» **TASK ITEM**: Across these entries, report how many lines include the string "pixels", with nothing but the number.

___ EXTRACTED MATERIAL ___

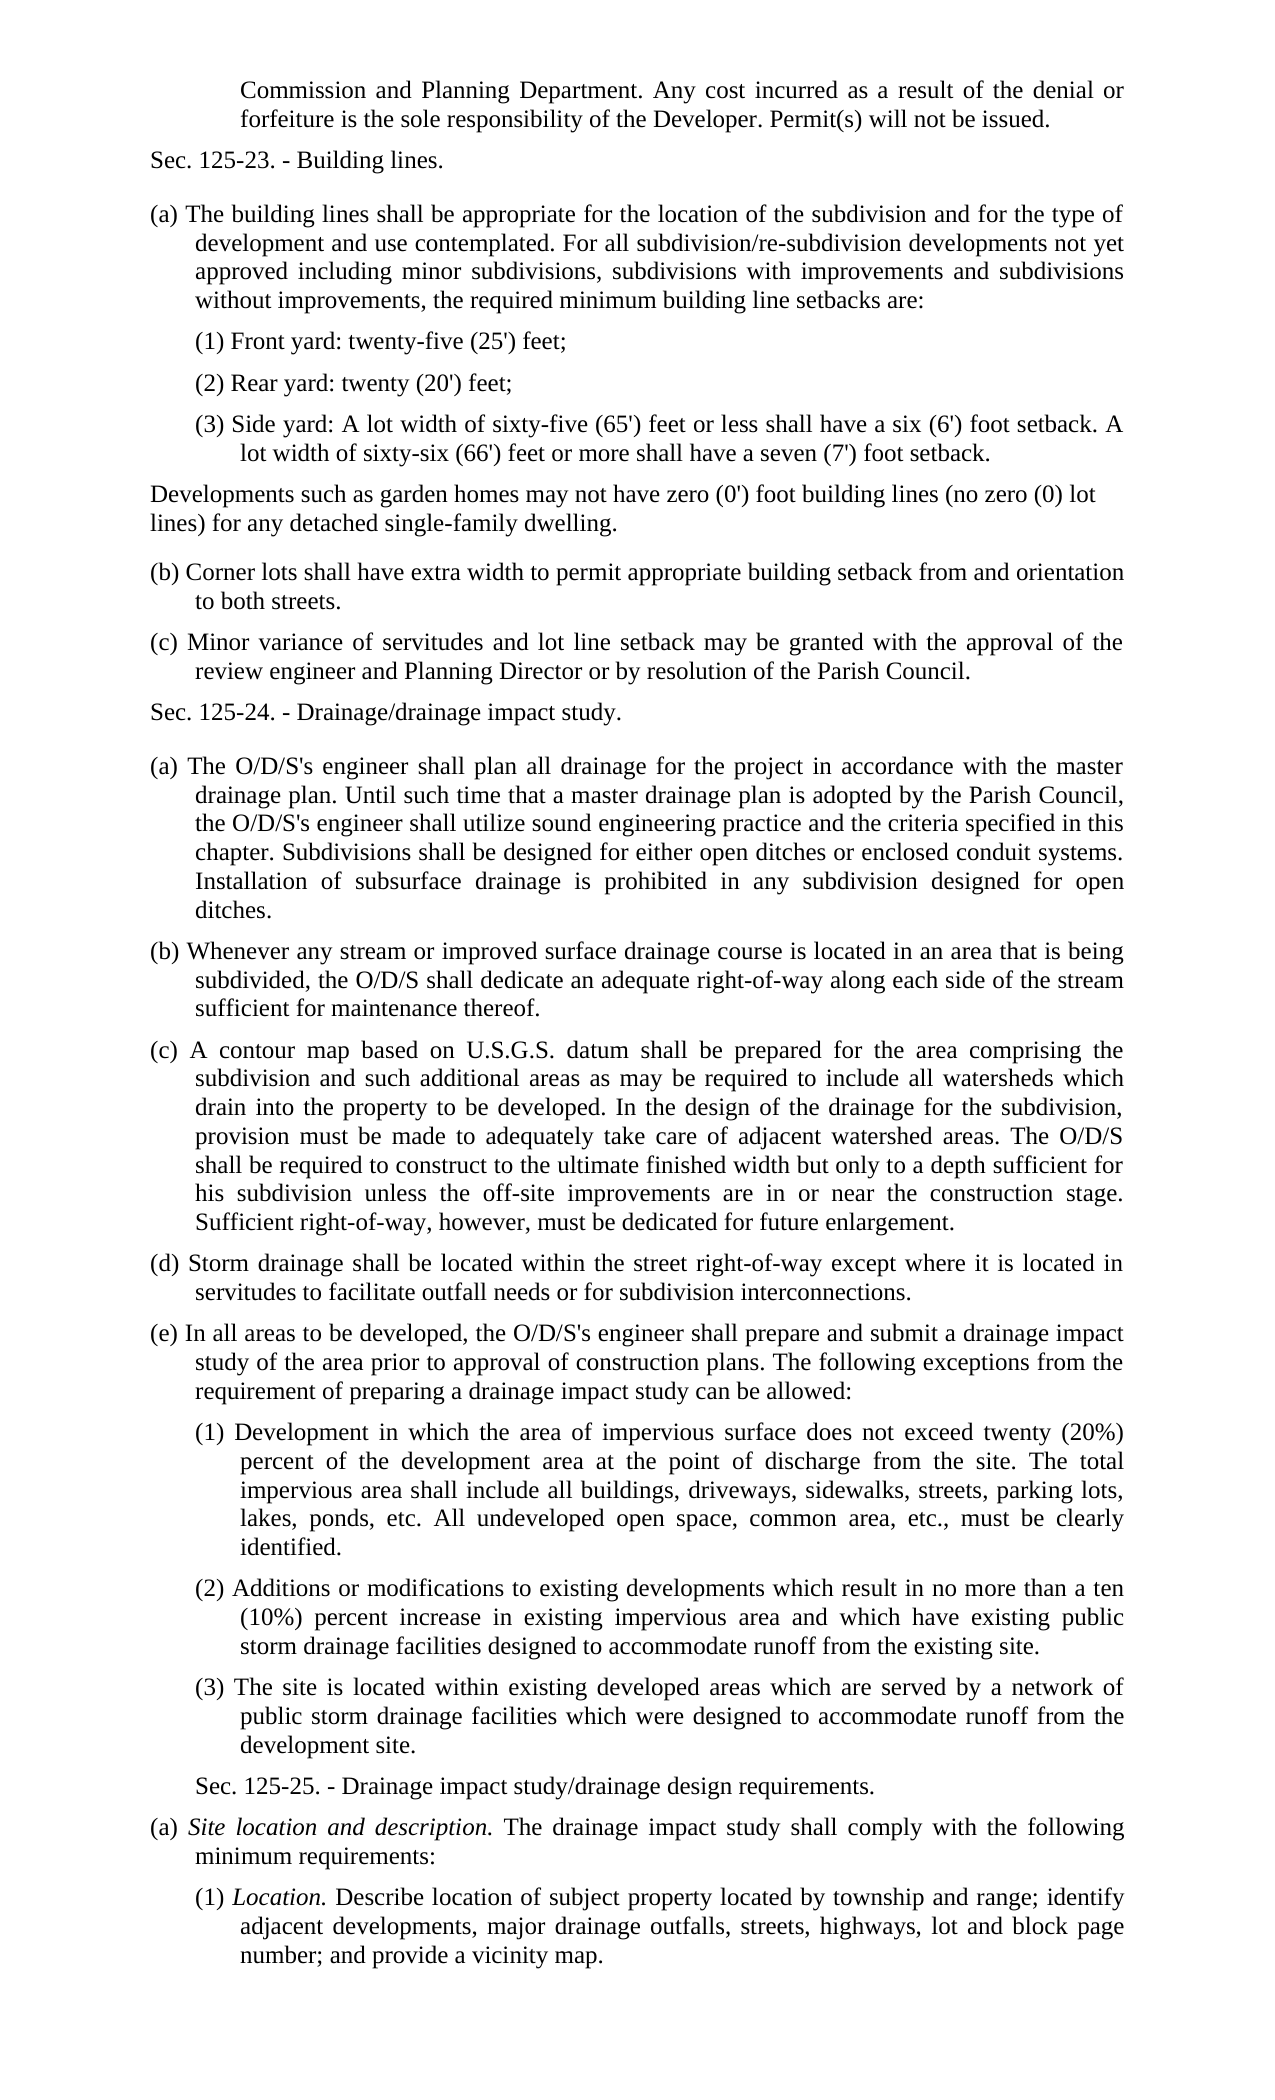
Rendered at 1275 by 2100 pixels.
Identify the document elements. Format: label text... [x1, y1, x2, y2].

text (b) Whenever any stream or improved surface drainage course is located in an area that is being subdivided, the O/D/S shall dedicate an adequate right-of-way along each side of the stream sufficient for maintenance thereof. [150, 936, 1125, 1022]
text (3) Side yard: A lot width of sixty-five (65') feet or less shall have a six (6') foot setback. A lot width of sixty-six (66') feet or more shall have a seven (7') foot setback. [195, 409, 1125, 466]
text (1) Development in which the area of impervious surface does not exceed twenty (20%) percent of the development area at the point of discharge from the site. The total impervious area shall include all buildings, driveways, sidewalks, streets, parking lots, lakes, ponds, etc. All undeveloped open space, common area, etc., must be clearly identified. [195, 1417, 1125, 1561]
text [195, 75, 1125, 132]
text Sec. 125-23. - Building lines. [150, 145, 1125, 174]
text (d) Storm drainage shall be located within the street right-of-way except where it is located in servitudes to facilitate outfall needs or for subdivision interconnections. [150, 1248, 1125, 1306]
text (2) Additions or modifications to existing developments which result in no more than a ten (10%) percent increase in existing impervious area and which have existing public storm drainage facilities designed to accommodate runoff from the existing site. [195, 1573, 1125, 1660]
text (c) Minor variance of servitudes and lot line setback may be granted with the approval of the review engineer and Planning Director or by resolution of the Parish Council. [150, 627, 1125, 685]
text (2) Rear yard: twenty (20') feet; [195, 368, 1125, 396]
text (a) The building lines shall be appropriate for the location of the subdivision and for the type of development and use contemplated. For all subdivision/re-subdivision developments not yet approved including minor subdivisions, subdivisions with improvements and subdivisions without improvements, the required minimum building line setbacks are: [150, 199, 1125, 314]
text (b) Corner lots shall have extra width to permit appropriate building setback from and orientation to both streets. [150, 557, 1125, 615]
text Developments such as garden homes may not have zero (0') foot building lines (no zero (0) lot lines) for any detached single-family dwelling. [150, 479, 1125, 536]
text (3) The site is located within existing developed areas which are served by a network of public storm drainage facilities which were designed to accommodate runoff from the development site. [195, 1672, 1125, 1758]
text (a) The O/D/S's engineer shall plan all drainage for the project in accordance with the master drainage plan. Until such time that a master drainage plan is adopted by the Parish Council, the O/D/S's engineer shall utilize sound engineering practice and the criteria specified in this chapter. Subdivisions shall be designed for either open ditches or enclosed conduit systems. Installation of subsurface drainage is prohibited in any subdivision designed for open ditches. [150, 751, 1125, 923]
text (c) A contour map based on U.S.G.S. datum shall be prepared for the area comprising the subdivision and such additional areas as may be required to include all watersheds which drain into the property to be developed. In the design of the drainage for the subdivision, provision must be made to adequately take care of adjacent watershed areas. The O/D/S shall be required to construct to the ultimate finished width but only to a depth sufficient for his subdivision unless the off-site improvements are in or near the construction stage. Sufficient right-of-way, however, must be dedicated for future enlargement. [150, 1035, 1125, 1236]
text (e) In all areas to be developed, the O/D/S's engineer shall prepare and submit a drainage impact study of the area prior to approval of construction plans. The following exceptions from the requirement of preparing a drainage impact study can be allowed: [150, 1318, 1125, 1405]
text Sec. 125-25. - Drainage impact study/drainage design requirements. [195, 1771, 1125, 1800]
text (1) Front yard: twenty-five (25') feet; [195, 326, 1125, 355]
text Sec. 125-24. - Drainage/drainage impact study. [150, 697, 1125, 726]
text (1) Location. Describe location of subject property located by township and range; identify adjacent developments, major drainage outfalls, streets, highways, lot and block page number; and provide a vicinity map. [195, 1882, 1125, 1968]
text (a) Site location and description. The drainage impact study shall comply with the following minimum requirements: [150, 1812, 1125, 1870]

___
___ EXTRACTED MATERIAL ___

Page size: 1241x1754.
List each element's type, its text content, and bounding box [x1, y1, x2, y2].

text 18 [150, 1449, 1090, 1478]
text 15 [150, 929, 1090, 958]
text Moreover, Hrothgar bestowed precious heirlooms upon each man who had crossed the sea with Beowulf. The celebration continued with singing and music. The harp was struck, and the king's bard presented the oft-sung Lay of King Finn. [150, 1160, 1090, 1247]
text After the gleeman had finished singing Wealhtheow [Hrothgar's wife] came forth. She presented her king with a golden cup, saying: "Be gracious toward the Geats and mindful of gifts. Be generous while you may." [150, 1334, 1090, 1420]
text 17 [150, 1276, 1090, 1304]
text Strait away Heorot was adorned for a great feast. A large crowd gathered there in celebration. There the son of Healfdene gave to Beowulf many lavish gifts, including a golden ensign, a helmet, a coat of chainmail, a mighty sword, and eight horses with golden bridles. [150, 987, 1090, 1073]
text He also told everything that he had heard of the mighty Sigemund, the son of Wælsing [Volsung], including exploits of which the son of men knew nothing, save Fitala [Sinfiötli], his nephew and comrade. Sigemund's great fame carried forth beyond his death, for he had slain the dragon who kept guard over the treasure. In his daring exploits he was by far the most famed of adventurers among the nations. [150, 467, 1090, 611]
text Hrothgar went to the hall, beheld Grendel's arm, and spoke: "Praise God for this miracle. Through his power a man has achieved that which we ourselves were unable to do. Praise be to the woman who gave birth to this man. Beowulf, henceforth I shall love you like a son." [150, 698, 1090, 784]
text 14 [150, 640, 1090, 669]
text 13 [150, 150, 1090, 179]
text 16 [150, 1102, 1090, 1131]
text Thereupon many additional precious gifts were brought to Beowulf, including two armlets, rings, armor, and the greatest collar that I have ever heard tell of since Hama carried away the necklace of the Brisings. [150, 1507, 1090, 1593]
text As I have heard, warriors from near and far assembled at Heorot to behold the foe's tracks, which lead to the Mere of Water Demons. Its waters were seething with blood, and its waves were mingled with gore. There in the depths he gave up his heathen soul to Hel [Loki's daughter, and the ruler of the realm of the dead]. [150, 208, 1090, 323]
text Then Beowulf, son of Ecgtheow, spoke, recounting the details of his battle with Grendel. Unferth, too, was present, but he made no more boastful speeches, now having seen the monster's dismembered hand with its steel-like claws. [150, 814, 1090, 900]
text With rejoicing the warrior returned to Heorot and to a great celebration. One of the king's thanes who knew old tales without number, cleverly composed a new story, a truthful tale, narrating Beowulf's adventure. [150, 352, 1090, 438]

___
___ EXTRACTED MATERIAL ___

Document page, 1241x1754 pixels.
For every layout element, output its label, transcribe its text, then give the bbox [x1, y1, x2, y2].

___

» **REPLY TO THE EXERCISE**: 2